[Chart understanding data]
★ ★ ★ ★ ★ ★ ★
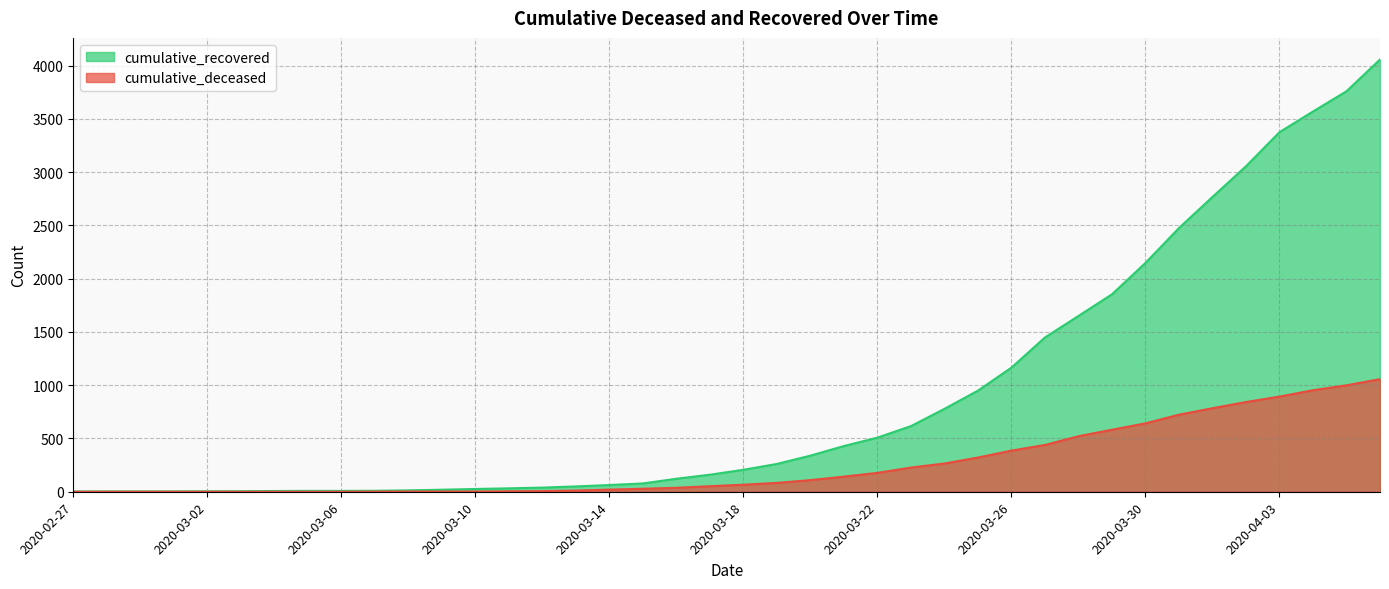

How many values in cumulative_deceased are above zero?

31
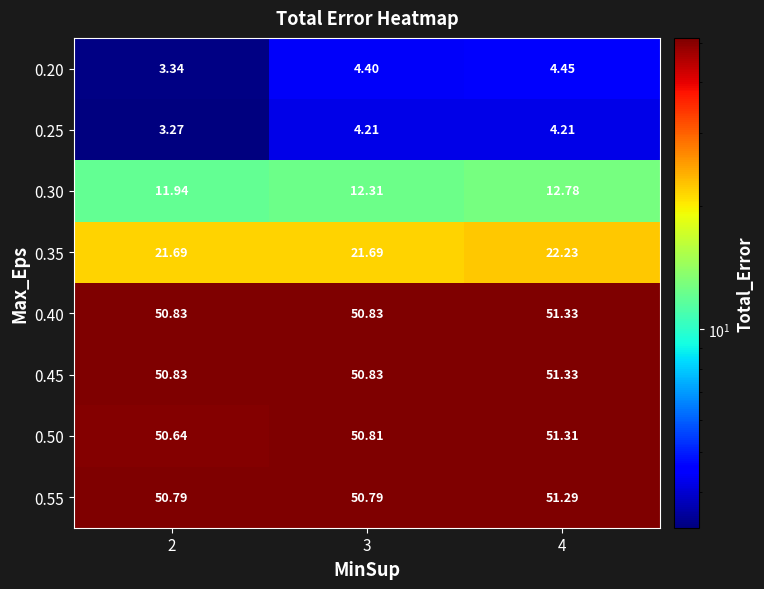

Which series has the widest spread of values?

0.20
★ ★ ★ ★ ★ ★ ★
> Task
Please turn the rows above into a Markdown table with the columns Number and Line text, giving each non-blank line its own numbered table row. Leave the pictures out.

> Result for this task
| Number | Line text |
|---|---|
| 1 | How many values in cumulative_deceased are above zero? |
| 2 | 31 |
| 3 | Which series has the widest spread of values? |
| 4 | 0.20 |